▶ Input data
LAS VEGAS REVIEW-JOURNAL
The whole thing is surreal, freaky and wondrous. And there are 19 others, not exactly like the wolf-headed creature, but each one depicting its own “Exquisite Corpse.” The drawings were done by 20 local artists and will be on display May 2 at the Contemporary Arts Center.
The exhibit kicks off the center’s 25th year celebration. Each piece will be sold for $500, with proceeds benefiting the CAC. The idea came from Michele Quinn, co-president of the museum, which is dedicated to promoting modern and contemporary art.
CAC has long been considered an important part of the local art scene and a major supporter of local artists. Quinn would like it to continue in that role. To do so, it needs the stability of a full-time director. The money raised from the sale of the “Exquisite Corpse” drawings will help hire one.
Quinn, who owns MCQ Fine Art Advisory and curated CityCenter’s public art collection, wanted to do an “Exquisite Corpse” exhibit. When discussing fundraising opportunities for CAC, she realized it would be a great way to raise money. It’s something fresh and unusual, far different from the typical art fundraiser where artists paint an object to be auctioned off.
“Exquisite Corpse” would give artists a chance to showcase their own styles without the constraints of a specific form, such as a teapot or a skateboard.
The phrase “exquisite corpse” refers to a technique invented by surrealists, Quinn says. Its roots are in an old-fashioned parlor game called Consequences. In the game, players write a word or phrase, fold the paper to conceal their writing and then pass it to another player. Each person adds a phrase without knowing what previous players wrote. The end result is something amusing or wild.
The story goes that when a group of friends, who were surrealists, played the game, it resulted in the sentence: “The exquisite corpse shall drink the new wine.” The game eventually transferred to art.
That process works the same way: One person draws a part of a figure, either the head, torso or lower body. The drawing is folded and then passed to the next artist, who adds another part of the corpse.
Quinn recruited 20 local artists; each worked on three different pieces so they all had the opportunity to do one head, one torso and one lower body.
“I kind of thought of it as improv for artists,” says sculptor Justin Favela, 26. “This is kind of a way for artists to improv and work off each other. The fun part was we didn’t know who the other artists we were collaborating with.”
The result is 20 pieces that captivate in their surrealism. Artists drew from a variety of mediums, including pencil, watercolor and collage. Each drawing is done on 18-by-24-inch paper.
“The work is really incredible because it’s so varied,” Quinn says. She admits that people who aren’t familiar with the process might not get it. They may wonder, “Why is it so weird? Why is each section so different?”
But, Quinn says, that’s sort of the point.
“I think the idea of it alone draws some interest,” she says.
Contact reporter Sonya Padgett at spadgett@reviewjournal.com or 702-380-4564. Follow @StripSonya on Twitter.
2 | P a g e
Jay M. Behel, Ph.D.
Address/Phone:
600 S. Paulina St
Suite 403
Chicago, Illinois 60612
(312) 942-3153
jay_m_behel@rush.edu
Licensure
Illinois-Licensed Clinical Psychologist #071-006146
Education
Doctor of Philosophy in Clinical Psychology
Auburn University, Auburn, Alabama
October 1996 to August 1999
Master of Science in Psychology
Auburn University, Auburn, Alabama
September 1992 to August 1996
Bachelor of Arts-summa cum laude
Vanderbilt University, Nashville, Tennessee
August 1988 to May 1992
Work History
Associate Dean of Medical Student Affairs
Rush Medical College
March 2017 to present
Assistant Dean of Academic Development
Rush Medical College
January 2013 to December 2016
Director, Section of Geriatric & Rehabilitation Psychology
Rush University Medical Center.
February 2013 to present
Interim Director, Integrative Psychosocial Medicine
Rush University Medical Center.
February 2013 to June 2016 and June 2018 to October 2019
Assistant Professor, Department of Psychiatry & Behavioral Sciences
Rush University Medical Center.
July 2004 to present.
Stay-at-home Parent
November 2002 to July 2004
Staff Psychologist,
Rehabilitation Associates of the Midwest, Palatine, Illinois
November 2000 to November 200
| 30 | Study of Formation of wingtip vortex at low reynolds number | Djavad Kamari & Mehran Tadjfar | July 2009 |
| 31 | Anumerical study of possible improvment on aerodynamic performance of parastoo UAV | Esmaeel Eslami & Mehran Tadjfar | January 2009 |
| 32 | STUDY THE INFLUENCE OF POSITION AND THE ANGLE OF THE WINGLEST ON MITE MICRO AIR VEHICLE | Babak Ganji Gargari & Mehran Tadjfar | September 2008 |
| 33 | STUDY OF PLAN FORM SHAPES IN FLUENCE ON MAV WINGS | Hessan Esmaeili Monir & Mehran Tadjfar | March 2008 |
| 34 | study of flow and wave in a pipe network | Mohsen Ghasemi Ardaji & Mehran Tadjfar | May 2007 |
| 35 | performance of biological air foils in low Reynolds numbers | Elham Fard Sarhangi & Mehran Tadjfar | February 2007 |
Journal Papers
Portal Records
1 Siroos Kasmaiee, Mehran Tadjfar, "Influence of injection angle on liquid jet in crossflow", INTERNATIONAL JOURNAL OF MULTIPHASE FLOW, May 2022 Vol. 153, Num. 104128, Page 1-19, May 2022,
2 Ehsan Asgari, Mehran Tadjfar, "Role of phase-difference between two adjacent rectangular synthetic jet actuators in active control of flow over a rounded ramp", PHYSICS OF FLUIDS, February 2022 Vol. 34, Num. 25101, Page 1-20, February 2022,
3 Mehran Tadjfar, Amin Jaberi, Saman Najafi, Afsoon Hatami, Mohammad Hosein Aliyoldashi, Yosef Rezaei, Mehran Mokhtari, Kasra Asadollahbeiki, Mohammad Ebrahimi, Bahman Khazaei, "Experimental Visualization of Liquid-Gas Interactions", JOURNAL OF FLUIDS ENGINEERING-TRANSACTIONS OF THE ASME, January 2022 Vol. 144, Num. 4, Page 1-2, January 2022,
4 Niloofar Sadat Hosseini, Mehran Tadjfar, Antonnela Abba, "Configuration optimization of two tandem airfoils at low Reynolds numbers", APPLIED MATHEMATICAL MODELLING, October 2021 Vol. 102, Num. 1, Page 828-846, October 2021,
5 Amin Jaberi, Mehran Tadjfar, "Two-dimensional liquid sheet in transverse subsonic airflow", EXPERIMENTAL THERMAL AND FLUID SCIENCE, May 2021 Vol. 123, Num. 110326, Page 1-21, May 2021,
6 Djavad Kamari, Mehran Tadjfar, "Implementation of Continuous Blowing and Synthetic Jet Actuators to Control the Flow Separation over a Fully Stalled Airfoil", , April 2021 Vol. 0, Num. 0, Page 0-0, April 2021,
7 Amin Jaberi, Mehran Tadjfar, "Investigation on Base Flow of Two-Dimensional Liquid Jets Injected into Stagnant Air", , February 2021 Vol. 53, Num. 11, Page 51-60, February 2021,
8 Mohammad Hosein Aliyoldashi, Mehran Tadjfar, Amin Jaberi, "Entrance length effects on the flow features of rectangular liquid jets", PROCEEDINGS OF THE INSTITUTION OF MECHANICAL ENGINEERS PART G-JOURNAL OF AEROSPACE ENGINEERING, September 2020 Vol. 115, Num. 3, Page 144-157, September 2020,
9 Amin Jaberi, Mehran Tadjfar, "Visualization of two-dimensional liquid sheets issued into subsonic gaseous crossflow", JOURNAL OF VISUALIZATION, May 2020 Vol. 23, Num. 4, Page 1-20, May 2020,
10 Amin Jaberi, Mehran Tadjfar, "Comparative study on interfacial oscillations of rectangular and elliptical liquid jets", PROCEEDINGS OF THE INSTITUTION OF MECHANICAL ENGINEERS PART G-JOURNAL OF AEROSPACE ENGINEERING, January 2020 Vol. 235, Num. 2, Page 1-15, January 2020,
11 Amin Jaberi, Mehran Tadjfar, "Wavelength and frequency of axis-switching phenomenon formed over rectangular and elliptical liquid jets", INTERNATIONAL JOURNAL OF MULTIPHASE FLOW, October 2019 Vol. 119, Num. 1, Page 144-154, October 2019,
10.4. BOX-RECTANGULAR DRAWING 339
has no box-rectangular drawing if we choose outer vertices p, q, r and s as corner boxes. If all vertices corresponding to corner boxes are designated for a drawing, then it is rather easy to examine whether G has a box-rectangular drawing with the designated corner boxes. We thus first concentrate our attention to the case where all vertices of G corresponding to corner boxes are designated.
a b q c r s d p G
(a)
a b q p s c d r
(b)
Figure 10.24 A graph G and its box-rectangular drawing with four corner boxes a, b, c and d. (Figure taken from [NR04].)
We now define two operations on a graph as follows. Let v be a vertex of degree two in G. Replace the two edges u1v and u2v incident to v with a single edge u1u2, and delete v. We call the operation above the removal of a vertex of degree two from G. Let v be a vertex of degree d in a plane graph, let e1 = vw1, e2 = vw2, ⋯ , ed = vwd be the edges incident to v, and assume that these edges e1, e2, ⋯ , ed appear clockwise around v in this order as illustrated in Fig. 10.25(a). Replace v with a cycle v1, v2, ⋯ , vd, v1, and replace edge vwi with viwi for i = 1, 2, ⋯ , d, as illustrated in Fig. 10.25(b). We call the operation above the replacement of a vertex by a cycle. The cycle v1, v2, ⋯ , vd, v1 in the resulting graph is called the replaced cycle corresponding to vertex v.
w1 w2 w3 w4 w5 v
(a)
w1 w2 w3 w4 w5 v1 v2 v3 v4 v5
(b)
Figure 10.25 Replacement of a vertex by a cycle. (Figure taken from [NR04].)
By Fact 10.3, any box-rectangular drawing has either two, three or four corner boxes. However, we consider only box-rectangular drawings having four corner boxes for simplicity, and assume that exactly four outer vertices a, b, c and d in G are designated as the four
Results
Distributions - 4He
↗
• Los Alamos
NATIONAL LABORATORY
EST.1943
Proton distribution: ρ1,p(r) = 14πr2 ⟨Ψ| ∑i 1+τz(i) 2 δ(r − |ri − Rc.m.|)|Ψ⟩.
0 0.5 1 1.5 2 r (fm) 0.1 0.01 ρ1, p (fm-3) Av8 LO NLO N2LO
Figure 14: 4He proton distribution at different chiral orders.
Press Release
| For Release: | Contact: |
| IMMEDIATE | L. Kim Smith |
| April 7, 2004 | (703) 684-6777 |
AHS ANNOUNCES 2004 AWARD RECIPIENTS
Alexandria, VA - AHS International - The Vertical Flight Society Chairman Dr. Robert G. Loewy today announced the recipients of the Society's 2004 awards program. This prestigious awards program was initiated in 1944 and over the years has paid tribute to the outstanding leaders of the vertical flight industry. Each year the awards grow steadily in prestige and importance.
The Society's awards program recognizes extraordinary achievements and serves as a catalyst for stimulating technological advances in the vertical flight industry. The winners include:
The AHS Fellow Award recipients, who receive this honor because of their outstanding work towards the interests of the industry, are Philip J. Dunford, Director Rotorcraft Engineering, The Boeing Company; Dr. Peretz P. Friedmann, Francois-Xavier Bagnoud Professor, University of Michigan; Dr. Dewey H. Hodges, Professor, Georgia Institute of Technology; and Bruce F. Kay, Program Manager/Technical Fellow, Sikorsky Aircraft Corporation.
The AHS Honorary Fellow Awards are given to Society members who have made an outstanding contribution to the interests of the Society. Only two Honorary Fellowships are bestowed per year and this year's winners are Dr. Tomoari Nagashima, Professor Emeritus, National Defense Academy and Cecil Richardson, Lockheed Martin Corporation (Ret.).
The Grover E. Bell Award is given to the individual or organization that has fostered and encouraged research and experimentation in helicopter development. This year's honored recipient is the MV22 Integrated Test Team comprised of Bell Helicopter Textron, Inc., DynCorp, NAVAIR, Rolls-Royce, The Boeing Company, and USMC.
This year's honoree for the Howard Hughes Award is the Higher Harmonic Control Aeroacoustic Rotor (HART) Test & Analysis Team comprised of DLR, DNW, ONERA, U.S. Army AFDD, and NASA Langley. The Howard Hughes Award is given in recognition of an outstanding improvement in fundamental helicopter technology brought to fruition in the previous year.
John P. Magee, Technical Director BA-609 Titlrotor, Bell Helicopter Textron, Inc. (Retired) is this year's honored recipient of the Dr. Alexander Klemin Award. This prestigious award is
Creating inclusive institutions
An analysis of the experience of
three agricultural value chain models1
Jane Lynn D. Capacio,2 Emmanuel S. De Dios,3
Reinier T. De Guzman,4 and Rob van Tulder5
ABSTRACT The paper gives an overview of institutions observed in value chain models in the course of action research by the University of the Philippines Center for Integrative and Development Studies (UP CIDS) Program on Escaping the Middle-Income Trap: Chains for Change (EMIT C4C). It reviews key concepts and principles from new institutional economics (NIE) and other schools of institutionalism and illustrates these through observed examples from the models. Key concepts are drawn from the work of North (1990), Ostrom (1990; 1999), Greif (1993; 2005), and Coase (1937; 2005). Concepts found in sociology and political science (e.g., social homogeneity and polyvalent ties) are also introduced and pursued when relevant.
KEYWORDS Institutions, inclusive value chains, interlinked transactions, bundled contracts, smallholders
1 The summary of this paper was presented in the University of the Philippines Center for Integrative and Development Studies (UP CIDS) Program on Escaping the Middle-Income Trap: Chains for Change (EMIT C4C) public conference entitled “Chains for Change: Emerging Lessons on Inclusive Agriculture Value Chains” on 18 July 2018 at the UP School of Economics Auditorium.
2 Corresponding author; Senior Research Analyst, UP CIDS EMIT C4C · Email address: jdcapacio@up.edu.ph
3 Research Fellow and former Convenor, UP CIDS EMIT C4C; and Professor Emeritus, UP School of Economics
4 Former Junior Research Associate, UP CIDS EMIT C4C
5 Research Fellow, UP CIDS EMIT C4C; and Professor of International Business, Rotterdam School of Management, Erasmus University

▶ Problem details
Where a line of the data includes the string "Fellow", list that line.

▶ Exercise response
The AHS Fellow Award recipients, who receive this honor because of their outstanding work towards the interests of the industry, are Philip J. Dunford, Director Rotorcraft Engineering, The Boeing Company; Dr. Peretz P. Friedmann, Francois-Xavier Bagnoud Professor, University of Michigan; Dr. Dewey H. Hodges, Professor, Georgia Institute of Technology; and Bruce F. Kay, Program Manager/Technical Fellow, Sikorsky Aircraft Corporation.
The AHS Honorary Fellow Awards are given to Society members who have made an outstanding contribution to the interests of the Society. Only two Honorary Fellowships are bestowed per year and this year's winners are Dr. Tomoari Nagashima, Professor Emeritus, National Defense Academy and Cecil Richardson, Lockheed Martin Corporation (Ret.).
3 Research Fellow and former Convenor, UP CIDS EMIT C4C; and Professor Emeritus, UP School of Economics
5 Research Fellow, UP CIDS EMIT C4C; and Professor of International Business, Rotterdam School of Management, Erasmus University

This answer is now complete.